Find cone vertex angle formed by roll-bending a rectangular sheet of paper ( $ 3 \times \sqrt 5) $ to a circular cone shape in 3D so that $P^{\prime}$ falls on P, top edge line $P^{\prime}A $ falls along $PA$ and side edge $P^{\prime} B^{\prime} $ falls on $PB$. ( Points $P,B$ are the same in space after roll). Contact of surfaces takes place on back side of paper,the bent paper cone now points up towards the number 3 shown, at some places roll rotation can be more than a turn when viewed along cone axis.
EDIT 1& 2
The conclusion is that as long as PB falls on P'B' the cone angle will be same.

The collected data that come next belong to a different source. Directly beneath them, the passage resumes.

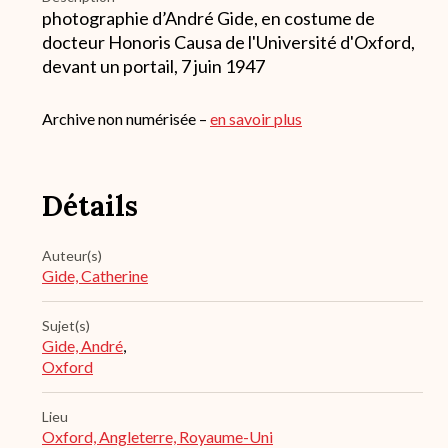
photographie d’André Gide, en costume de
docteur Honoris Causa de l'Université d'Oxford,
devant un portail, 7 juin 1947
Archive non numérisée –
en savoir plus
Détails
Auteur(s)
Gide, Catherine
Sujet(s)
Gide, André
,
Oxford
Lieu
Oxford, Angleterre, Royaume-Uni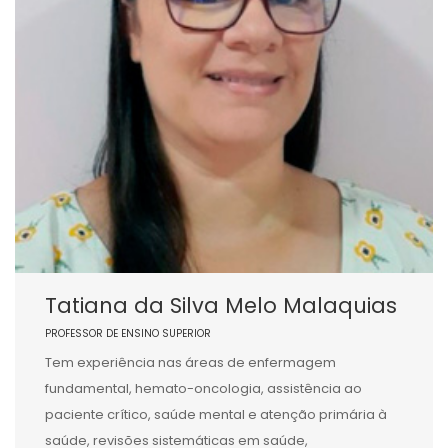
Tatiana da Silva Melo Malaquias
PROFESSOR DE ENSINO SUPERIOR
Tem experiência nas áreas de enfermagem
fundamental, hemato-oncologia, assistência ao
paciente crítico, saúde mental e atenção primária à
saúde, revisões sistemáticas em saúde,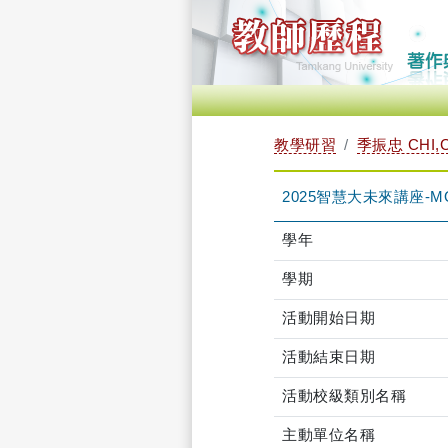
教學研習
季振忠 CHI,
2025智慧大未來講座-MOO
學年
學期
活動開始日期
活動結束日期
活動校級類別名稱
主動單位名稱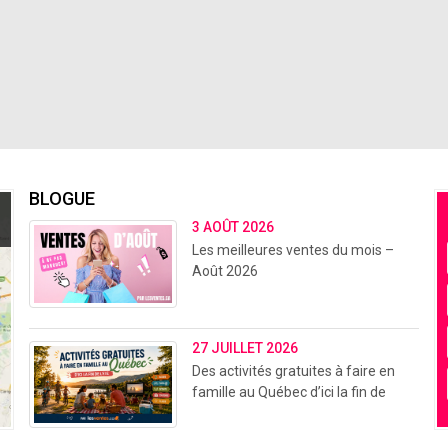
BLOGUE
3 AOÛT 2026
Les meilleures ventes du mois –
Août 2026
27 JUILLET 2026
Des activités gratuites à faire en
famille au Québec d’ici la fin de
l’été (2026)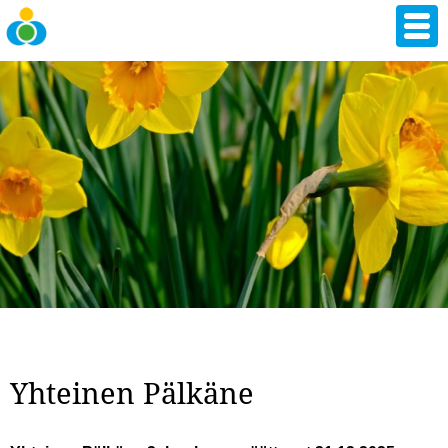
Skip
to
main
content
Yhteinen Pälkäne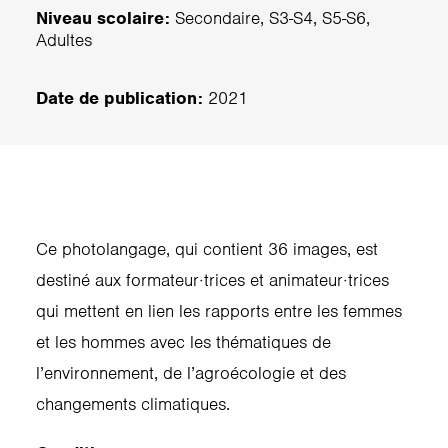
Niveau scolaire:
Secondaire, S3-S4, S5-S6,
Adultes
Date de publication:
2021
Ce photolangage, qui contient 36 images, est
destiné aux formateur‧trices et animateur‧trices
qui mettent en lien les rapports entre les femmes
et les hommes avec les thématiques de
l’environnement, de l’agroécologie et des
changements climatiques.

If I understand the situation correctly, the cone is folded thus:
(source: nominal-animal.net)
and the shaded area below is what actually is folded into a truncated cone:
(source: nominal-animal.net)
If we extend the lines $\overline{BP}$ and $\overline{B'P'}$, they eventually intersect, with angle $\alpha$. The original diagram gives us that angle, because we have a right triangle ($(\sqrt{5})^2=5=1^2+2^2$), and left side of the sheet is parallel to $\overline{B'P'}$: $$\sin{\alpha} = \frac{1}{\sqrt{5}}\tag{1}\label{1}$$
Whenever we fold a circular sector of paper (sector angle $\alpha$, radius $s$) into a right circular cone, the length of the perimeter is $p = 2 \pi s \alpha / 360°$. For the resulting right circular cone, the radius is $r = p / (2 \pi) = s \alpha / 360°$.
If we look at a cross section of the right circular cone, we see the axis, radius $r$, and side $s$ form a right triangle, with the angle $\theta$ at the apex being half the cone vertex angle $\phi$, $\phi = 2 \theta$: $$\sin(\theta) = r/s = \frac{\alpha}{360°}$$ and therefore $$\phi = 2 \arcsin \left ( \frac{ \alpha }{ 360° } \right )\tag{2}\label{2}$$
Note that equation $\eqref{2}$ applies in general, not just in this special case. Might be useful when making party hats.
If we plug in $\eqref{1}$ into $\eqref{2}$, we get $$\phi = 2 \arcsin \left ( \frac{ \arcsin \left ( \frac{1}{\sqrt{5}} \right ) }{ 360° } \right ) \approx 8.5°$$